La vie de l’homme de 43 ans n’est plus la même depuis qu’Alexandre Bissonnette s’est introduit à la mosquée de Québec, en janvier 2017, pour y assassiner six fidèles sous ses yeux, en plus de lui loger deux balles dans une jambe et un pied.

Bissonnette avait en main notamment une arme semi-automatique, qui s’est enrayée pendant la tuerie.

Le projet de loi proposé par le gouvernement Trudeau ne prévoit pas l’interdiction de ce type d’armes puissantes, au grand désespoir de M. Khabar et d’autres groupes de victimes ou de familles de victimes qui ont témoigné devant les élus.

« Ce projet de loi ne pense pas à nous, aux victimes qui ont encore des séquelles », croit le survivant, qui a encore des éclats de balle dans le pied droit. J’ai perdu des frères. Je n’arriverai jamais à oublier. »

Permises

La représentante du groupe PolySeSouvient, Heidi Rathjen, a montré aux élus sur de grands cartons les armes de style militaire qui resteront permises malgré qu’une majorité de Canadiens s’opposent à leur circulation, selon elle.

La coordonnatrice du groupe PolySeSouvient, Heidi Rathjen, a montré aux députés fédéraux des armes d'assaut toujours permises au Canada, comme le Kel-Tec RDB, autorisé sous le gouvernement Trudeau en septembre 2017.
Photo Boris Proulx
La coordonnatrice du groupe PolySeSouvient, Heidi Rathjen, a montré aux députés fédéraux des armes d'assaut toujours permises au Canada, comme le Kel-Tec RDB, autorisé sous le gouvernement Trudeau en septembre 2017.

« Nos voisins pourraient avoir des armes d’assaut, légalement, sans qu’on le sache. »

Elle demande également des modifications à la réforme du gouvernement Trudeau, qui prévoit une meilleure vérification des antécédents criminels lors de l’obtention ou du renouvellement du permis d’armes à feu, l’imposition d’un registre des ventes aux armuriers et le pouvoir aux forces policières de réduire le niveau de restriction d’une arme à feu.

Peu d’espoir

Le ministre de la Sécurité publique, Ralph Goodale, a tempéré tout espoir d’interdire dès maintenant ce type d’armes.

« J’écouterai leurs arguments [mais] cela exigerait un changement complet dans la classification [des armes à feu] dans le Code criminel », a-t-il répondu mardi.

---+---

CONSIGNE 1 - D'après l'article sur la tuerie de la mosquée de Québec, combien de fidèles Alexandre Bissonnette a-t-il assassinés ?
CONSIGNE 2 - Citez l'article sur la tuerie de la mosquée de Québec depuis « Bissonnette avait en » jusqu'à « circulation, selon elle. » inclusivement.
Les données n'interviennent en rien dans ce travail.

---+---

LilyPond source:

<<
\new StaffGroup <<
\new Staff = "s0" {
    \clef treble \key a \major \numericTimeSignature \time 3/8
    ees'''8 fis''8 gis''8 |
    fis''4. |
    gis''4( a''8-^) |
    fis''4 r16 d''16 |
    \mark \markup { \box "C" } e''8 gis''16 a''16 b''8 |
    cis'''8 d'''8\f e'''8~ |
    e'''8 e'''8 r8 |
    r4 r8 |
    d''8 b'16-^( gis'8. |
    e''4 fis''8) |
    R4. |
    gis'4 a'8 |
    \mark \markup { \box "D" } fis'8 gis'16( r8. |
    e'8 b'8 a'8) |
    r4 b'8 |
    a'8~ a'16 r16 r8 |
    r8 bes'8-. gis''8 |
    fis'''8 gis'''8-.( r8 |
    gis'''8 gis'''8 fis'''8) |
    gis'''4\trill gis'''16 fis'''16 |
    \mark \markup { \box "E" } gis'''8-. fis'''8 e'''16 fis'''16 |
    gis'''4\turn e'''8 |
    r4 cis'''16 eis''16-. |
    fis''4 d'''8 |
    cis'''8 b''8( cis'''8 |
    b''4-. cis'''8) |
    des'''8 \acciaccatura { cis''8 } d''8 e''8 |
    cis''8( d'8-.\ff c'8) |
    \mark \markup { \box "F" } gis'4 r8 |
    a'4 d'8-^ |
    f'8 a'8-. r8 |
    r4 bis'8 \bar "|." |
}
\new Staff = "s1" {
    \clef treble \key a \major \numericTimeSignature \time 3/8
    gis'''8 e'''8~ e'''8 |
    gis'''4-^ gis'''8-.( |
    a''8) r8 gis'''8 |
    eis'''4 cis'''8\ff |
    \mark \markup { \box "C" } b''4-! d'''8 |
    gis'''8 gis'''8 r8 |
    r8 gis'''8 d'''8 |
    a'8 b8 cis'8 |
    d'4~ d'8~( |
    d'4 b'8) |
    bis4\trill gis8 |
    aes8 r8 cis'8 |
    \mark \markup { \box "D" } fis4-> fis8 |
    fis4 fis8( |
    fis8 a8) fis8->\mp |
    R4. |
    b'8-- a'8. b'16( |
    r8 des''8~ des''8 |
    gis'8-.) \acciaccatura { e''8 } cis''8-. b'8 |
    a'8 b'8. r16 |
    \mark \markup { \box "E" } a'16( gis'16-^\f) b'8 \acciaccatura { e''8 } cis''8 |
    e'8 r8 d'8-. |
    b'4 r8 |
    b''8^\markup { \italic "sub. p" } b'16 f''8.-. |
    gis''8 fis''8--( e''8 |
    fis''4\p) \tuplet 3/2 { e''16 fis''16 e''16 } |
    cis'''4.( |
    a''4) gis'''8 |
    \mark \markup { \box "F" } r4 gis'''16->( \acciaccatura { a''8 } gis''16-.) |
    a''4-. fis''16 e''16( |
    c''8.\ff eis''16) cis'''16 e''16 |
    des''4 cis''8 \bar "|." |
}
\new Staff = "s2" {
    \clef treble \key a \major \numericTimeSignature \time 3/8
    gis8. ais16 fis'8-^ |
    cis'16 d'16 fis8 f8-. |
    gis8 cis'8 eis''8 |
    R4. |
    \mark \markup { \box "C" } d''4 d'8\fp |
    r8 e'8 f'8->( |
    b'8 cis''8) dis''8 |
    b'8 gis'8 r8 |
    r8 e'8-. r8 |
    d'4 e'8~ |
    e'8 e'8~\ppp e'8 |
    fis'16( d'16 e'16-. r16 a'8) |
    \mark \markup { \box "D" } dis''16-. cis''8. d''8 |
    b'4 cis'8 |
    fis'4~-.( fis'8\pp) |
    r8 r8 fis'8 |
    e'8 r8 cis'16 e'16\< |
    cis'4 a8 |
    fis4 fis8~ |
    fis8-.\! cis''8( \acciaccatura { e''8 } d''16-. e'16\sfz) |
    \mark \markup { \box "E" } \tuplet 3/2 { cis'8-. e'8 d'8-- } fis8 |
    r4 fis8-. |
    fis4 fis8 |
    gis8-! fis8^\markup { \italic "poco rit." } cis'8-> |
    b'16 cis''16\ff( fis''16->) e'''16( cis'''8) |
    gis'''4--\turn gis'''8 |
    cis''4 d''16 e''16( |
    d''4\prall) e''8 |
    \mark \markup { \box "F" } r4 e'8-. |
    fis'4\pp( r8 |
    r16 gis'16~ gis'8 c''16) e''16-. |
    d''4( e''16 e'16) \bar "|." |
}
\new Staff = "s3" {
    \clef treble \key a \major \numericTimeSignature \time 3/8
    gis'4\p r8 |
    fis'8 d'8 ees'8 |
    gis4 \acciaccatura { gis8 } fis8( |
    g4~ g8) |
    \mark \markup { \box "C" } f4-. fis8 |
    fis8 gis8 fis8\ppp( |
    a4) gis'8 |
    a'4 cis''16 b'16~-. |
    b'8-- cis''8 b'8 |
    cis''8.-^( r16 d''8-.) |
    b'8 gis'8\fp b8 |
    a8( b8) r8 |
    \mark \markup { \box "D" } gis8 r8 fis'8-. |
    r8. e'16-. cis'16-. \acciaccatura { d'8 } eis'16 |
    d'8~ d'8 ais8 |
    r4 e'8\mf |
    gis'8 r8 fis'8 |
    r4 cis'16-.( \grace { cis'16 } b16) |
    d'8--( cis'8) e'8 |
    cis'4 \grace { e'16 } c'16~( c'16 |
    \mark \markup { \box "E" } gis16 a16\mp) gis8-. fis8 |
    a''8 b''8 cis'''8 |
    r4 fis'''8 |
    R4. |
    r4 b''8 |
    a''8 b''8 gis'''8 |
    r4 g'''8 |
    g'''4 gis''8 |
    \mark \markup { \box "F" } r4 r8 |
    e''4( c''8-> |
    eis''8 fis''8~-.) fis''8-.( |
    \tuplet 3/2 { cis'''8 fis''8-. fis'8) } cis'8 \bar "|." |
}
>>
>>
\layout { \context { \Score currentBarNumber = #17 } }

---+---

RÉPONSE 1 - Six fidèles.

RÉPONSE 2 -
Bissonnette avait en main notamment une arme semi-automatique, qui s’est enrayée pendant la tuerie.

Le projet de loi proposé par le gouvernement Trudeau ne prévoit pas l’interdiction de ce type d’armes puissantes, au grand désespoir de M. Khabar et d’autres groupes de victimes ou de familles de victimes qui ont témoigné devant les élus.

« Ce projet de loi ne pense pas à nous, aux victimes qui ont encore des séquelles », croit le survivant, qui a encore des éclats de balle dans le pied droit. J’ai perdu des frères. Je n’arriverai jamais à oublier. »

Permises

La représentante du groupe PolySeSouvient, Heidi Rathjen, a montré aux élus sur de grands cartons les armes de style militaire qui resteront permises malgré qu’une majorité de Canadiens s’opposent à leur circulation, selon elle.